*Work order:*
Copy all of the rows below word for word, but leave the pictures out of your answer.

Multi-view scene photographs
■ ■ ■ ■ ■
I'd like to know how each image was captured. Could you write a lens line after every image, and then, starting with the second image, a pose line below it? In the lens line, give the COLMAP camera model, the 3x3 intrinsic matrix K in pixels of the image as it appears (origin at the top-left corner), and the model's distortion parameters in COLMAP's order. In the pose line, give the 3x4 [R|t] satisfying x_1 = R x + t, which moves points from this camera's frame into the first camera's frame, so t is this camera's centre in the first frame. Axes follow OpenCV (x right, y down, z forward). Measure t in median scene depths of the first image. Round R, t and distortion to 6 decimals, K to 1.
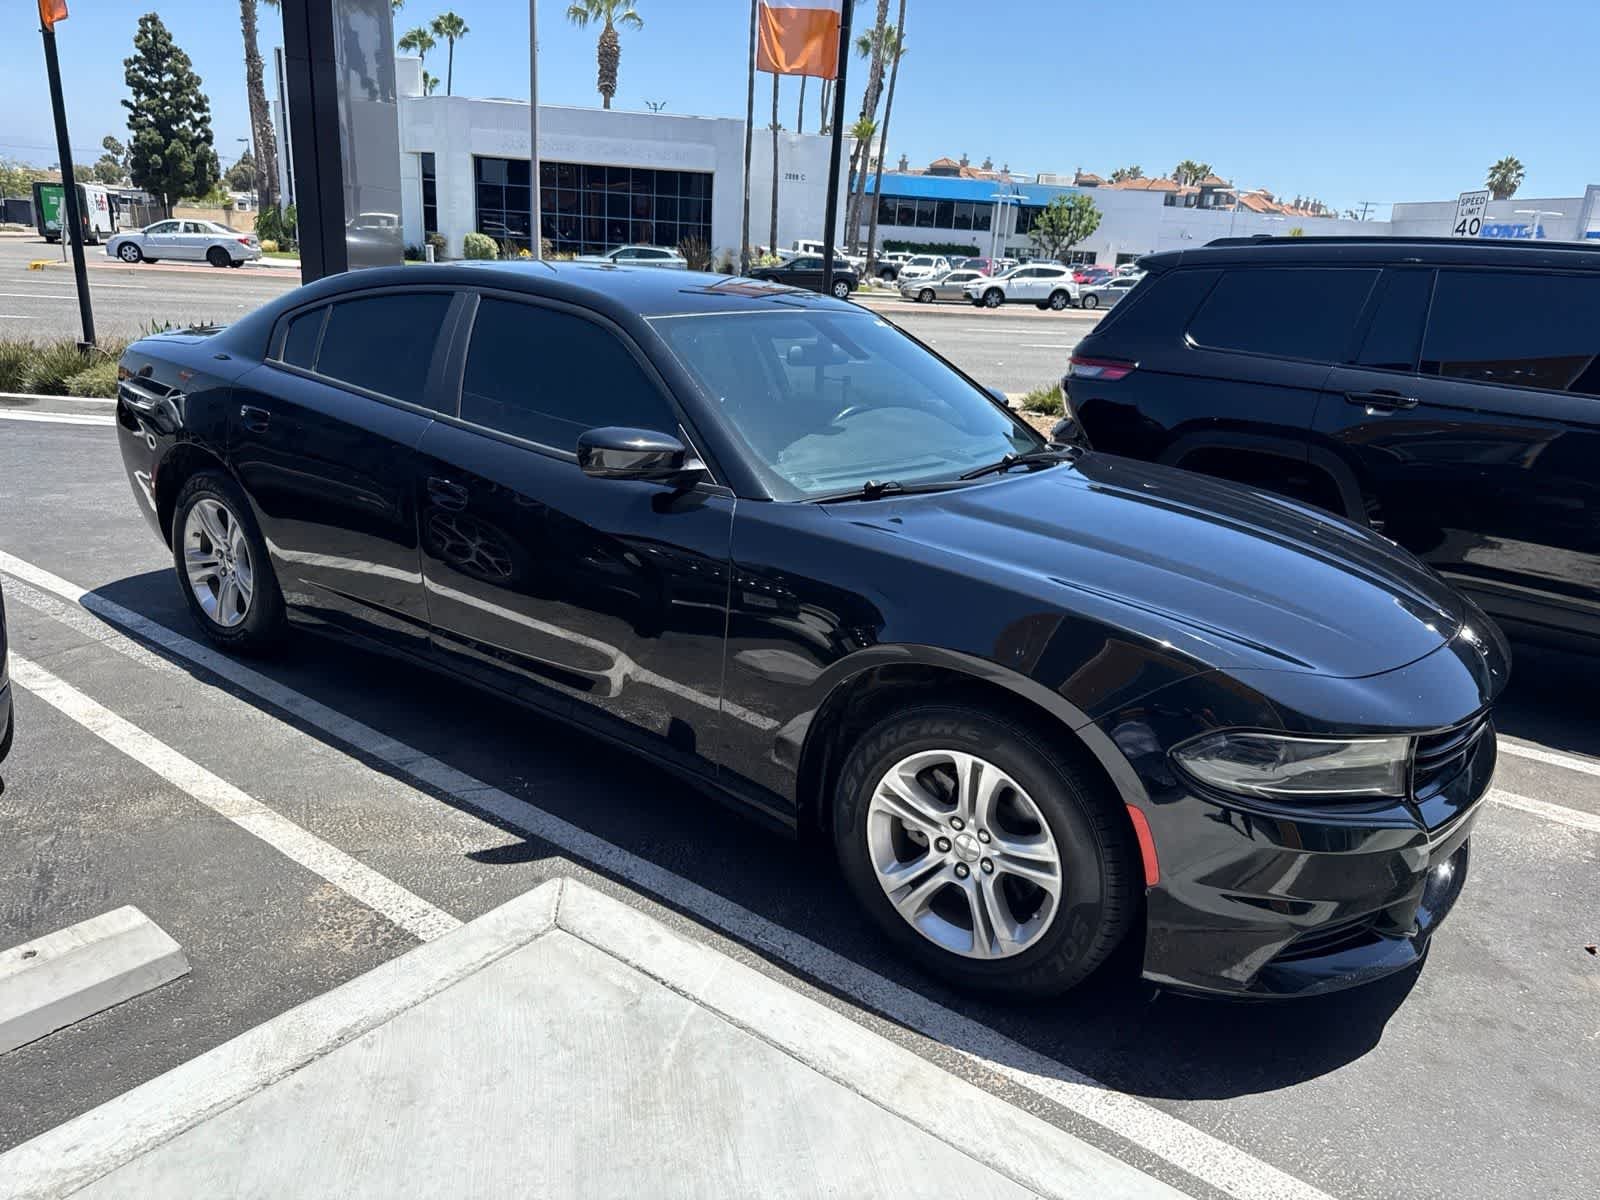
lens RADIAL K [[1137.9, 0, 797.7], [0, 1137.9, 600.4], [0, 0, 1]] dist [0.010662, -0.014856]
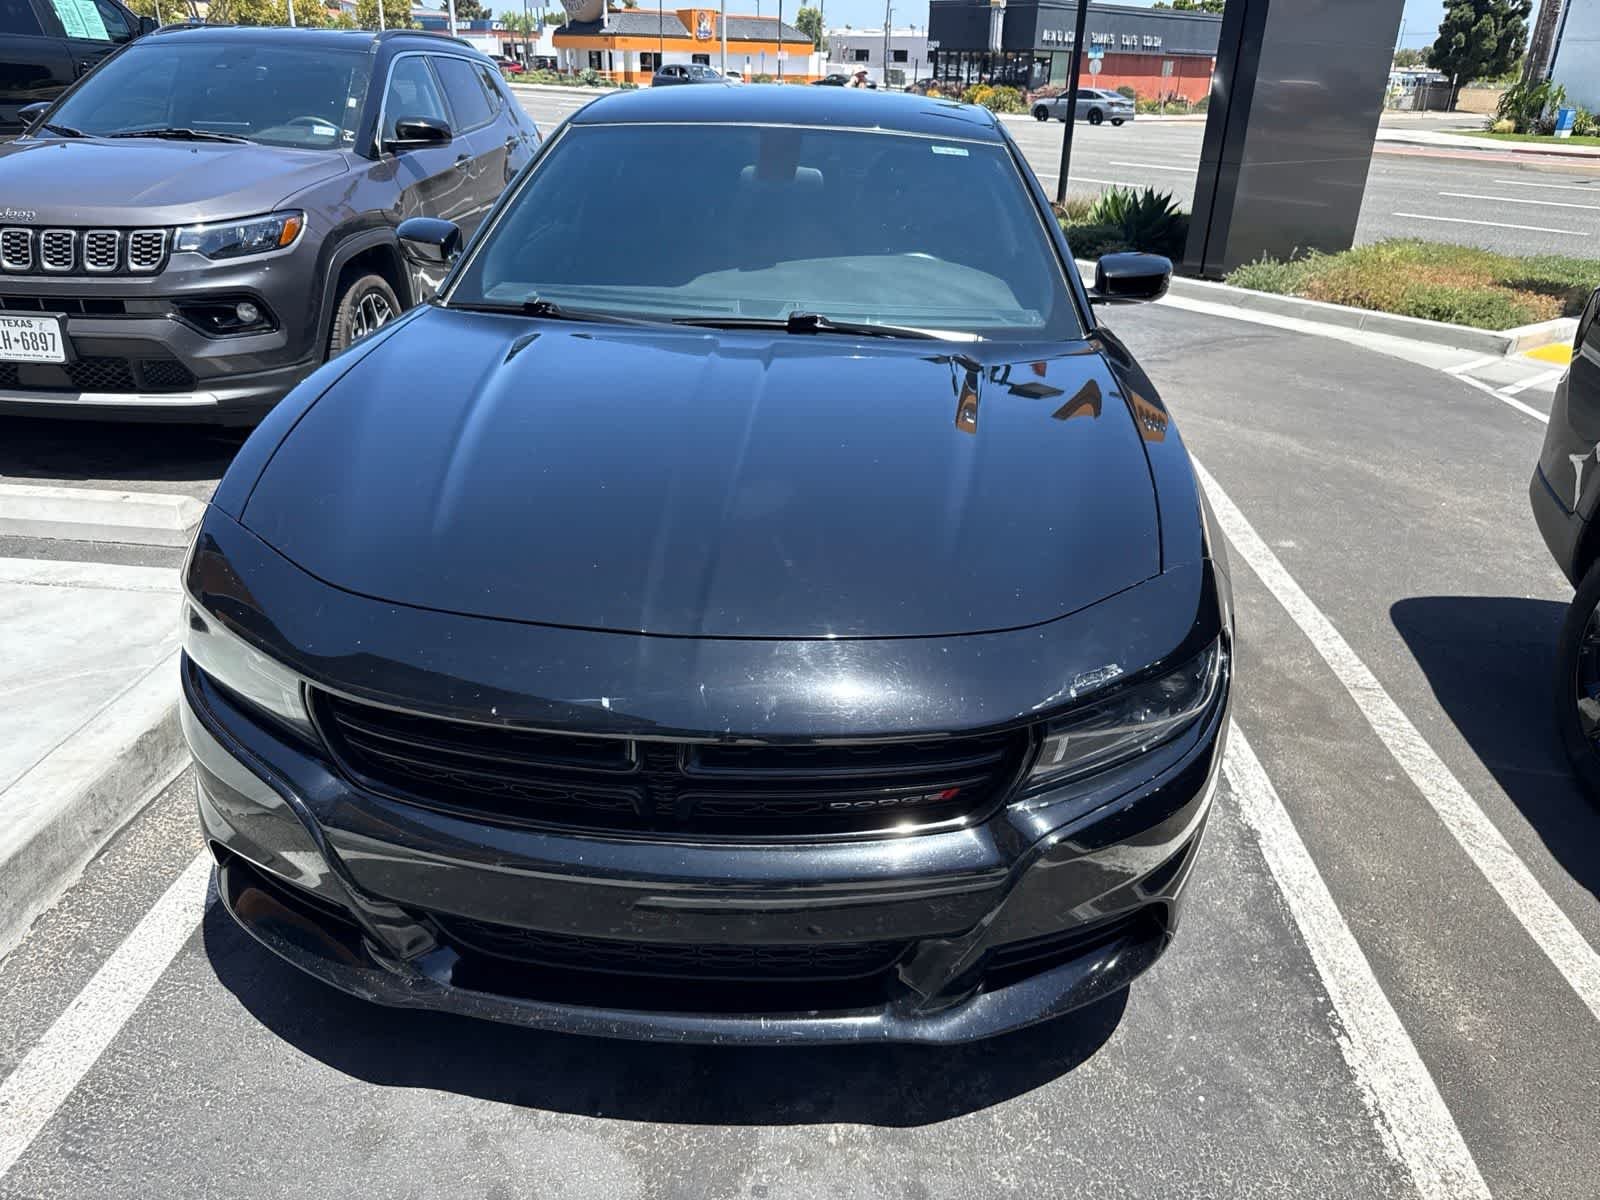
lens RADIAL K [[1137.9, 0, 806.4], [0, 1137.9, 579.6], [0, 0, 1]] dist [0.010662, -0.014856]
pose [[0.547066, 0.304428, -0.779770, 0.711786], [-0.246839, 0.948773, 0.197232, -0.091201], [0.799868, 0.084579, 0.594186, 0.463221]]
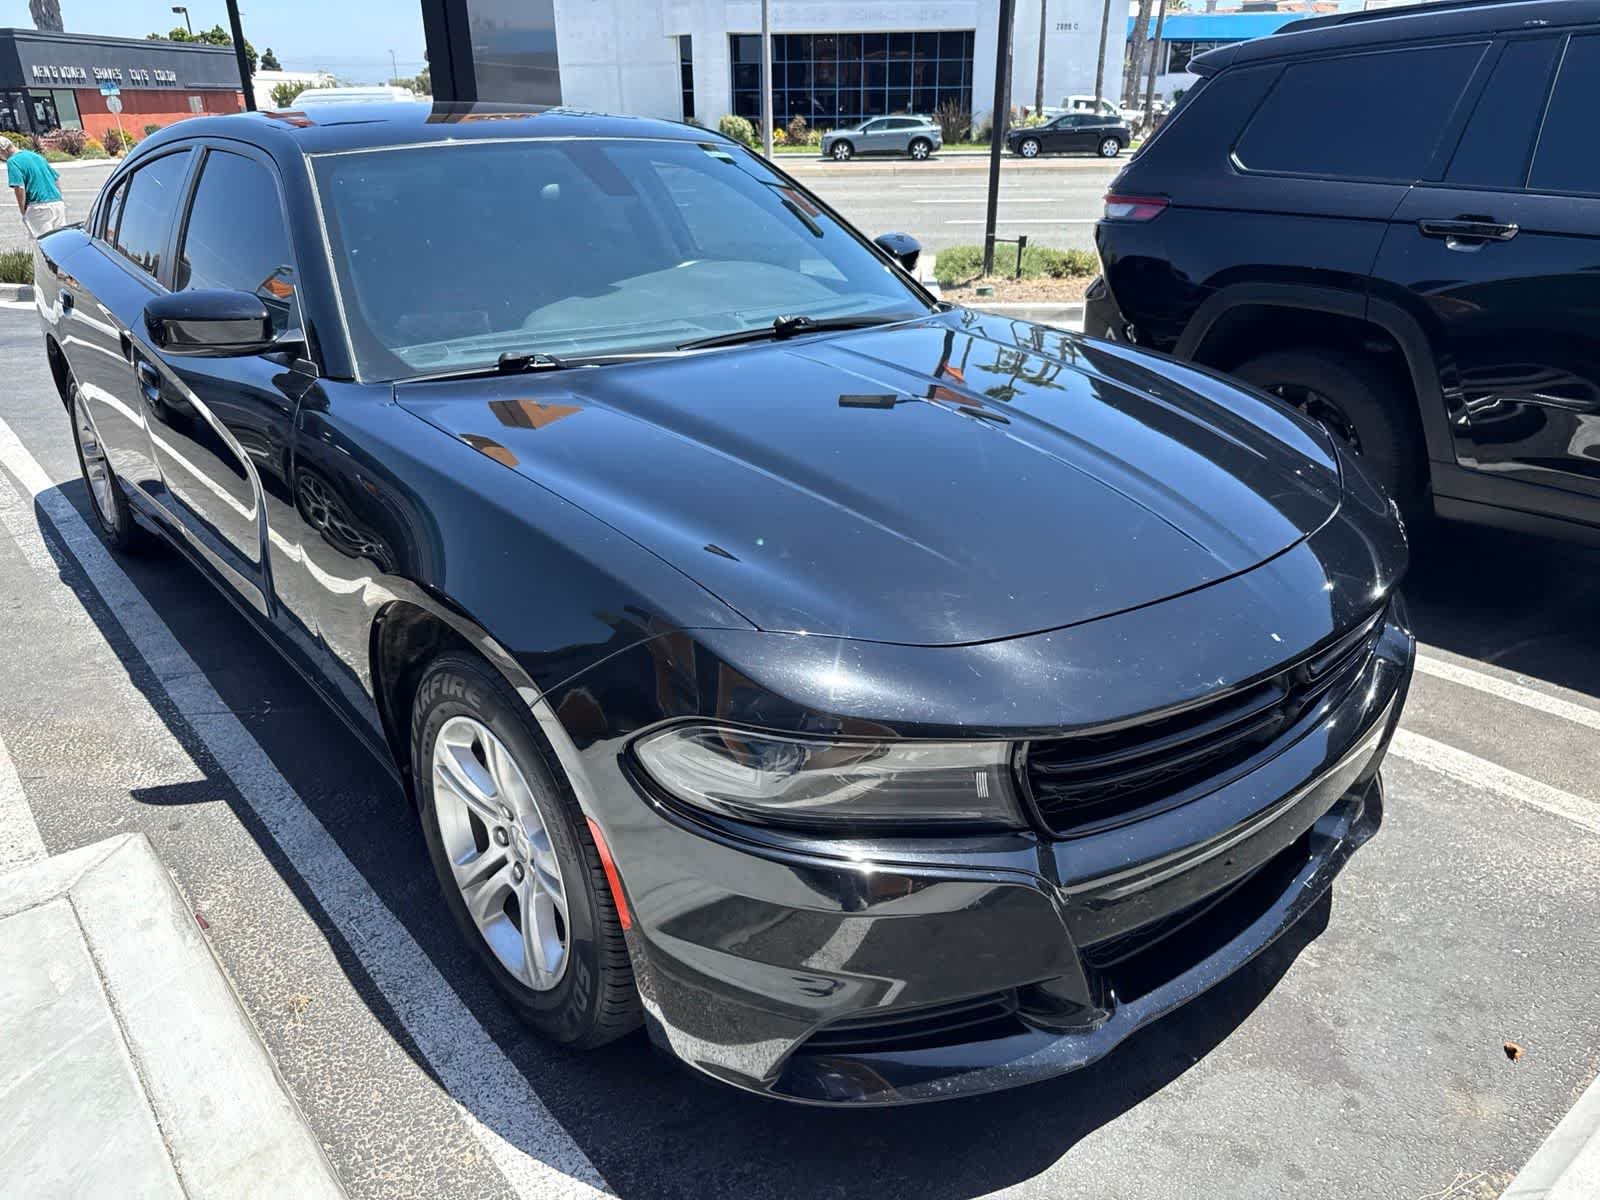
lens RADIAL K [[1137.9, 0, 799.1], [0, 1137.9, 602.6], [0, 0, 1]] dist [0.010662, -0.014856]
pose [[0.970407, 0.030046, -0.239599, 0.321461], [-0.005928, 0.994894, 0.100755, -0.012293], [0.241403, -0.096354, 0.965630, 0.206424]]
■ ■ ■ ■ ■
*Result for this exercise:*
I'd like to know how each image was captured. Could you write a lens line after every image, and then, starting with the second image, a pose line below it? In the lens line, give the COLMAP camera model, the 3x3 intrinsic matrix K in pixels of the image as it appears (origin at the top-left corner), and the model's distortion parameters in COLMAP's order. In the pose line, give the 3x4 [R|t] satisfying x_1 = R x + t, which moves points from this camera's frame into the first camera's frame, so t is this camera's centre in the first frame. Axes follow OpenCV (x right, y down, z forward). Measure t in median scene depths of the first image. Round R, t and distortion to 6 decimals, K to 1.
lens RADIAL K [[1137.9, 0, 797.7], [0, 1137.9, 600.4], [0, 0, 1]] dist [0.010662, -0.014856]
lens RADIAL K [[1137.9, 0, 806.4], [0, 1137.9, 579.6], [0, 0, 1]] dist [0.010662, -0.014856]
pose [[0.547066, 0.304428, -0.779770, 0.711786], [-0.246839, 0.948773, 0.197232, -0.091201], [0.799868, 0.084579, 0.594186, 0.463221]]
lens RADIAL K [[1137.9, 0, 799.1], [0, 1137.9, 602.6], [0, 0, 1]] dist [0.010662, -0.014856]
pose [[0.970407, 0.030046, -0.239599, 0.321461], [-0.005928, 0.994894, 0.100755, -0.012293], [0.241403, -0.096354, 0.965630, 0.206424]]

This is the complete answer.